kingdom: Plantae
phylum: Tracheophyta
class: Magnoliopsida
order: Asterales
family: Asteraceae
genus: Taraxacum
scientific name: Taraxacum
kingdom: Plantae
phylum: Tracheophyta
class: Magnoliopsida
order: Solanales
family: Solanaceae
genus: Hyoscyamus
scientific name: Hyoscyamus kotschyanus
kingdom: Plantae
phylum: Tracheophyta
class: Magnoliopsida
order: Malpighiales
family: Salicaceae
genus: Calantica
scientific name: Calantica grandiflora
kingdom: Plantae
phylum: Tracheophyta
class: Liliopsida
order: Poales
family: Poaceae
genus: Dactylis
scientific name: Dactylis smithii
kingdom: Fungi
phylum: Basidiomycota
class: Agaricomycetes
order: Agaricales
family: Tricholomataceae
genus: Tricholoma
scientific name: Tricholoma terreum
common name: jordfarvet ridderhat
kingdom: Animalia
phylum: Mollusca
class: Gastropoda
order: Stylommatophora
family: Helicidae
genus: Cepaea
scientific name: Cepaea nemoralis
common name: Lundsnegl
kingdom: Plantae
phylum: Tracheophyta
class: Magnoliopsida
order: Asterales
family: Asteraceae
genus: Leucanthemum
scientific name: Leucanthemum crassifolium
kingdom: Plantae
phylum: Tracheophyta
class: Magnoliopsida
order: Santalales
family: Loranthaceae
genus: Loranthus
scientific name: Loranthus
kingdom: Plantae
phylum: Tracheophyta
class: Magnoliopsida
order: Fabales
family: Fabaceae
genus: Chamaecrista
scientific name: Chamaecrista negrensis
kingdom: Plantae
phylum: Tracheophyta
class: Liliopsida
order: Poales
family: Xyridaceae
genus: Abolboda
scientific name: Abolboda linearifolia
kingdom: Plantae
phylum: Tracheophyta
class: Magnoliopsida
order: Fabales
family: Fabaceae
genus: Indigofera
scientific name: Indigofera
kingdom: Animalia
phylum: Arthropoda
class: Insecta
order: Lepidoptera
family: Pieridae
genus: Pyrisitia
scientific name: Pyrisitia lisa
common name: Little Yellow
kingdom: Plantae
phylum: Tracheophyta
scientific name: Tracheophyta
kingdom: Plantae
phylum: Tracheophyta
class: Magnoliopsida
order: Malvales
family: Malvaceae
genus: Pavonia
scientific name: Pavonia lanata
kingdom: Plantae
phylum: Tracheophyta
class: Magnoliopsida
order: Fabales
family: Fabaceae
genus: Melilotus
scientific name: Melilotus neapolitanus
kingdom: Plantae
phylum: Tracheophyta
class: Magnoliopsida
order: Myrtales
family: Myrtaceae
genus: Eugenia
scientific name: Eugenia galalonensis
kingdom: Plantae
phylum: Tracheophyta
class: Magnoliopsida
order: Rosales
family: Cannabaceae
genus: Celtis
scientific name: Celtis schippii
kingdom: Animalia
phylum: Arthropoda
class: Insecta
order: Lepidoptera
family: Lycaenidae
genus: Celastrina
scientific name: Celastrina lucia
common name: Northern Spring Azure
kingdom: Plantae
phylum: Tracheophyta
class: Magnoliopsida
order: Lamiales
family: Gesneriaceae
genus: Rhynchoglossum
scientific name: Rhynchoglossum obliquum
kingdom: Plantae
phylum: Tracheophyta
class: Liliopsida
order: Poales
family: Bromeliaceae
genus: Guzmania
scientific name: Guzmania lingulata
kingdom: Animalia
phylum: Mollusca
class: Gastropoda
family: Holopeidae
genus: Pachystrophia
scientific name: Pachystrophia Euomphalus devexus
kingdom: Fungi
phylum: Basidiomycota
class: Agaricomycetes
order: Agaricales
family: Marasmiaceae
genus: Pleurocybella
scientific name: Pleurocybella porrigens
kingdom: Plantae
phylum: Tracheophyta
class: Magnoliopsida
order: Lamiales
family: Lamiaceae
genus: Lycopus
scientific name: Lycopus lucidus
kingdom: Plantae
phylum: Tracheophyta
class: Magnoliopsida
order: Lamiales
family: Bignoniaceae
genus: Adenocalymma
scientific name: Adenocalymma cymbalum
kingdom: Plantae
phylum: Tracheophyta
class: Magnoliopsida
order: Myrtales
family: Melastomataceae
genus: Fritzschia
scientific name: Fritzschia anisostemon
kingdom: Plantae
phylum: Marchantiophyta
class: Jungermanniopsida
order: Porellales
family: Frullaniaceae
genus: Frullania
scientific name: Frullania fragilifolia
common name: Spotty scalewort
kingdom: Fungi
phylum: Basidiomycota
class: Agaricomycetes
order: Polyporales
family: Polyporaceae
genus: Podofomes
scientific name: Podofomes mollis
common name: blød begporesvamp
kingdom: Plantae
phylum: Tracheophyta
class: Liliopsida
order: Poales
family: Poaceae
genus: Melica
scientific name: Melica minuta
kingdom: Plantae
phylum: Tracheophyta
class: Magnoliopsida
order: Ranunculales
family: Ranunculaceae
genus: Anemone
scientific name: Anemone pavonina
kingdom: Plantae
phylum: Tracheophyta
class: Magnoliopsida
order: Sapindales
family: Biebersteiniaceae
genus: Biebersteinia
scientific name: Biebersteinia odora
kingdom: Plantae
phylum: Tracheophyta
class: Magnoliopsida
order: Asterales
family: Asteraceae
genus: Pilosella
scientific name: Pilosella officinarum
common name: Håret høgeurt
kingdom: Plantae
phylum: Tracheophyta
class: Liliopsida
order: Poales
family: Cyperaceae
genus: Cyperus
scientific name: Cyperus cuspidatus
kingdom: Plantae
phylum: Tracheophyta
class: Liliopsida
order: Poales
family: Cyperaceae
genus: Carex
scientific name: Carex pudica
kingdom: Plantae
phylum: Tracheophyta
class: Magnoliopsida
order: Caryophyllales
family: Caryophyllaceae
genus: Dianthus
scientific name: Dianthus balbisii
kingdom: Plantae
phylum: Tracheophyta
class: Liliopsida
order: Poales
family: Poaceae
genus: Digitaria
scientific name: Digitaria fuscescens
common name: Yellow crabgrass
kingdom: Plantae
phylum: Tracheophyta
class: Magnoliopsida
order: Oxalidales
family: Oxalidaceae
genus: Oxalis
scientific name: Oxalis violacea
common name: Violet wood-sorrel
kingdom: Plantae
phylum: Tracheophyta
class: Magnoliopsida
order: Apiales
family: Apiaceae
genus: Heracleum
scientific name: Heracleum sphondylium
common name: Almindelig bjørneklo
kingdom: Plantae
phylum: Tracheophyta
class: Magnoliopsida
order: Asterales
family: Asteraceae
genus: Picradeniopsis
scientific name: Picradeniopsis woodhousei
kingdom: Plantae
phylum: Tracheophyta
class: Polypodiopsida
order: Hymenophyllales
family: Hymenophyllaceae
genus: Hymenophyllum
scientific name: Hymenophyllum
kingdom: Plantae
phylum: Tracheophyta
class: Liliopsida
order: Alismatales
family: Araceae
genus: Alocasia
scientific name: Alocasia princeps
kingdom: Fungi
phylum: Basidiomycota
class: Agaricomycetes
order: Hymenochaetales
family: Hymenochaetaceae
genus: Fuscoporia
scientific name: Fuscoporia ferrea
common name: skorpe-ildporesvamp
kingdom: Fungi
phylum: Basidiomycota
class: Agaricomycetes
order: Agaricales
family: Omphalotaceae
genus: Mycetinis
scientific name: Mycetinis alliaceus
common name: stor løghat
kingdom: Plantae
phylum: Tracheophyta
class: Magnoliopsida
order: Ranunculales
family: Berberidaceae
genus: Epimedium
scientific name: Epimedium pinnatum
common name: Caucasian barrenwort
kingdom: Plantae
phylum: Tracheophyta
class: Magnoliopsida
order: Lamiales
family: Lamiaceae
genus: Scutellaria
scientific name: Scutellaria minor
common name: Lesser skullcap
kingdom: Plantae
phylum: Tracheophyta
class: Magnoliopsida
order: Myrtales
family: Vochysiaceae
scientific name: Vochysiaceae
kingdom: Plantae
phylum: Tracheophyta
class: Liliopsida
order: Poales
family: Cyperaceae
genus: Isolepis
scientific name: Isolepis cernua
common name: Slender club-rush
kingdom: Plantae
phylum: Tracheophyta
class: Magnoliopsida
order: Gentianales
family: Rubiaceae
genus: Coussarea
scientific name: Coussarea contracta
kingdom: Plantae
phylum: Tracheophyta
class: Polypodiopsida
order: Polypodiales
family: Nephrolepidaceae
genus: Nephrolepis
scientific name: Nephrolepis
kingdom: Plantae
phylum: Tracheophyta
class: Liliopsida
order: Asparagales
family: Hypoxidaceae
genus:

----

Directions for this task =>
Retype the items word for word, starting at their first line and ending at the line that contains "family: Pieridae", with both of those lines included.

Task result =>
kingdom: Plantae
phylum: Tracheophyta
class: Magnoliopsida
order: Asterales
family: Asteraceae
genus: Taraxacum
scientific name: Taraxacum
kingdom: Plantae
phylum: Tracheophyta
class: Magnoliopsida
order: Solanales
family: Solanaceae
genus: Hyoscyamus
scientific name: Hyoscyamus kotschyanus
kingdom: Plantae
phylum: Tracheophyta
class: Magnoliopsida
order: Malpighiales
family: Salicaceae
genus: Calantica
scientific name: Calantica grandiflora
kingdom: Plantae
phylum: Tracheophyta
class: Liliopsida
order: Poales
family: Poaceae
genus: Dactylis
scientific name: Dactylis smithii
kingdom: Fungi
phylum: Basidiomycota
class: Agaricomycetes
order: Agaricales
family: Tricholomataceae
genus: Tricholoma
scientific name: Tricholoma terreum
common name: jordfarvet ridderhat
kingdom: Animalia
phylum: Mollusca
class: Gastropoda
order: Stylommatophora
family: Helicidae
genus: Cepaea
scientific name: Cepaea nemoralis
common name: Lundsnegl
kingdom: Plantae
phylum: Tracheophyta
class: Magnoliopsida
order: Asterales
family: Asteraceae
genus: Leucanthemum
scientific name: Leucanthemum crassifolium
kingdom: Plantae
phylum: Tracheophyta
class: Magnoliopsida
order: Santalales
family: Loranthaceae
genus: Loranthus
scientific name: Loranthus
kingdom: Plantae
phylum: Tracheophyta
class: Magnoliopsida
order: Fabales
family: Fabaceae
genus: Chamaecrista
scientific name: Chamaecrista negrensis
kingdom: Plantae
phylum: Tracheophyta
class: Liliopsida
order: Poales
family: Xyridaceae
genus: Abolboda
scientific name: Abolboda linearifolia
kingdom: Plantae
phylum: Tracheophyta
class: Magnoliopsida
order: Fabales
family: Fabaceae
genus: Indigofera
scientific name: Indigofera
kingdom: Animalia
phylum: Arthropoda
class: Insecta
order: Lepidoptera
family: Pieridae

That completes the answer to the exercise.